Image 3. Maps of a simple corries where there is just one bowl shape. Image from Ordnance Survey Map Viewer.

5: They stop the Earth getting too hot

Glaciers are like giant mirrors. They reflect solar radiation back into the atmosphere and beyond. This is great for us in a sense, as the presence of glaciers at high latitudes and altitudes means that the Earth remains cooler than if they weren’t present. In turn, this stops us and our crops from drowning beneath the rising seas. The bad news is, the melting of glaciers is a runaway effect. The more glaciers melt, the less reflectivity, the hotter the Earth, the more glaciers melt, and so on.

6: The scenery

The majesty of glacial valleys has inspired generations of climbers and outdoorsy folk. John Muir was one such disciple, who was the first to recognize the Yosemite Valley (Image 4) as the product of ancient glaciations. He believed wild places had intrinsic worth, leading him to campaign for the creation of the Yosemite National Park. And so Muir’s knowledge and experience of glaciated landscapes acted as a catalyst for environmental protection.

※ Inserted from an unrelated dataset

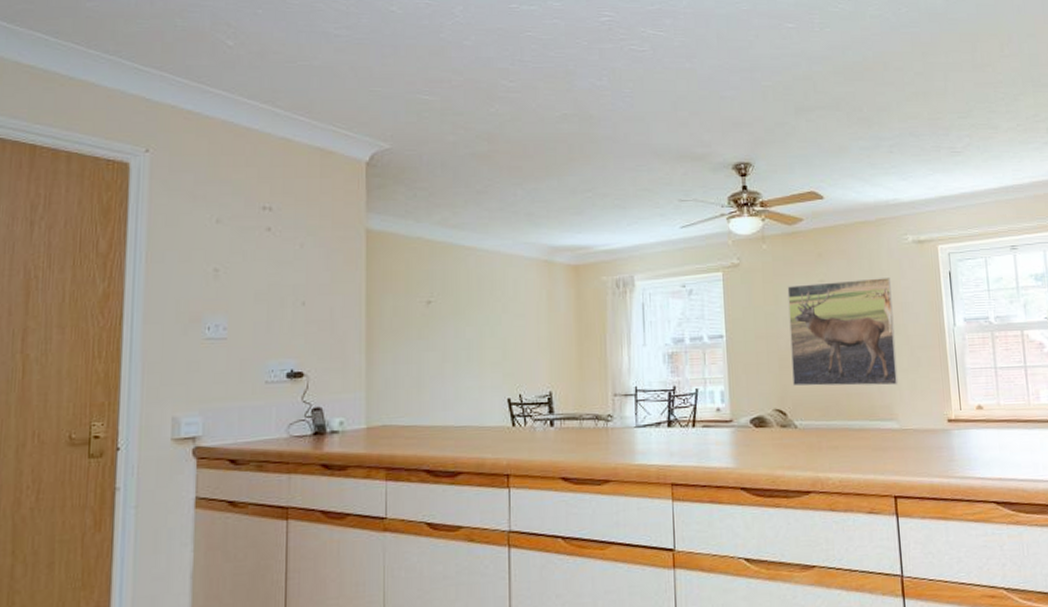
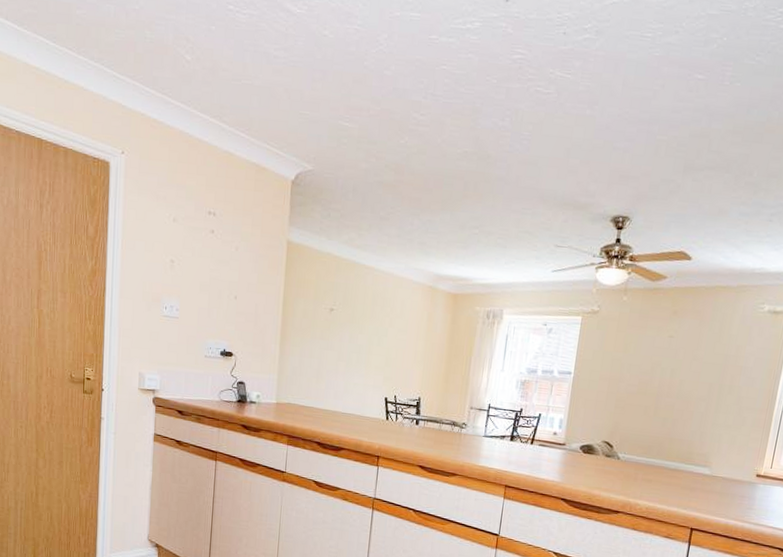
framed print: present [787,278,899,386] -> none [624,337,737,438]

Image 4. View of Yosemite Valley, carved by glaciers and protected by humans

7: Without glaciers, we might not exist.

660 million years ago, the Earth was covered with ice (see point 3). As you can imagine, being in a giant freezer is pretty hard on life, and many ecosystems were ravaged. Temperatures were exceedingly cold and the ice cover prevented sunlight penetrating the ocean. But when the ice melted, the creatures that had weathered the storm had the opportunity to evolve and diversify into a spectacular array of life. Thus, multi-cellular life got a foothold, and from these humble beginnings we eventually crawled.

8: They show us what we’re doing to the world

Not all glaciers are retreating. But the sad news is, most of them are. Even sadder is the fact that their retreat is partly (largely?) due to us. By analysing ancient air bubbles frozen into the glaciers, we are able to reconstruct the composition of the atmosphere and temperatures from 800, 000 years ago. Time and again, the conclusion is that our climate is warming at an unprecedented rate. But you don’t need tiny bubbles and fancy microscopes to understand that our climate is changing and glaciers are retreating. Take a look at the Mer de Glace and see for yourself. Just don’t get all Trump with me. The question isn’t whether anthropogenic climate change is happening, it’s whether you care enough to do something about it.

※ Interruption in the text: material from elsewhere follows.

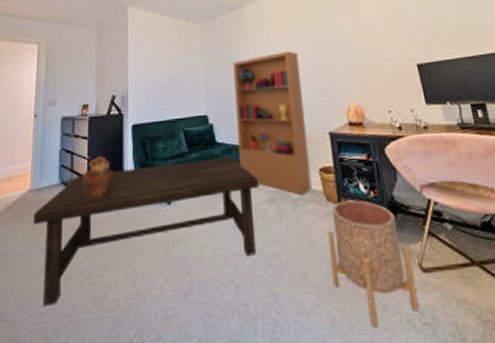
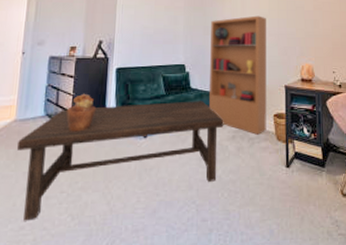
planter: present [328,200,419,328] -> none [275,140,337,238]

9: They give us scrambles.

            Classic scrambles and alpine routes follow arêtes. These features are the result of two glaciers separated by a rocky ridge flowing side by side. They form the arms of the chair where glaciers once sat (Crib Goch and Striding Edge being great examples). The arêtes found here in the UK are more subdued than those found in the Alps, simply because they’ve had several thousand years of upland weather nagging them.

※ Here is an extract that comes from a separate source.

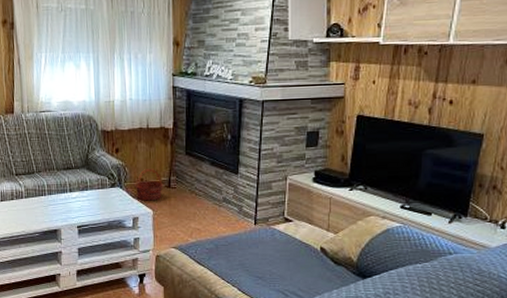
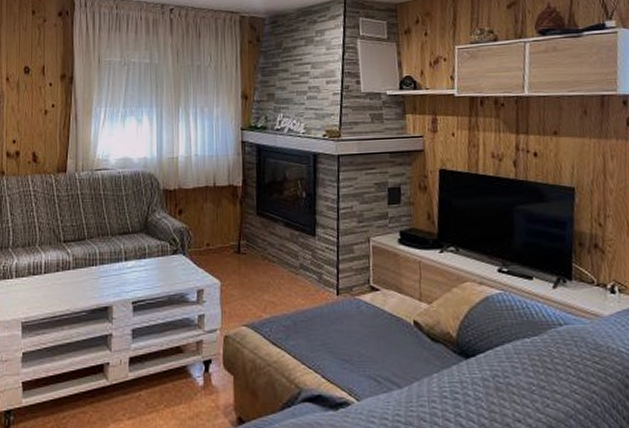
basket: present [135,168,163,201] -> none [200,231,232,270]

10: They are an essential ingredient in our experience of, and attachment to, alpine and polar environments

            Standing in the Sahara desert or the Amazonian rainforest is a very different experience to being in the French Alps. A large part of this difference results from the features of the natural world. Alpine environments lure us with their otherworldly whiteness and black, looming peaks framed against a cobalt blue sky (Image 5). Crunch, crunch; as you step across the snow, breathing heavily and sweating across your back. The wind in your ears and gentle tugging on your waist as the rope pulls and your partner stomps on. Without glaciers, risk would be diminished and the high mountains would loose part of their appeal. Just don’t get eaten.

Image 5. Crossing the Glacier Blanc in the French Alps.

*Like some feral beast, this region is referred to as the glaciers’ “snout”.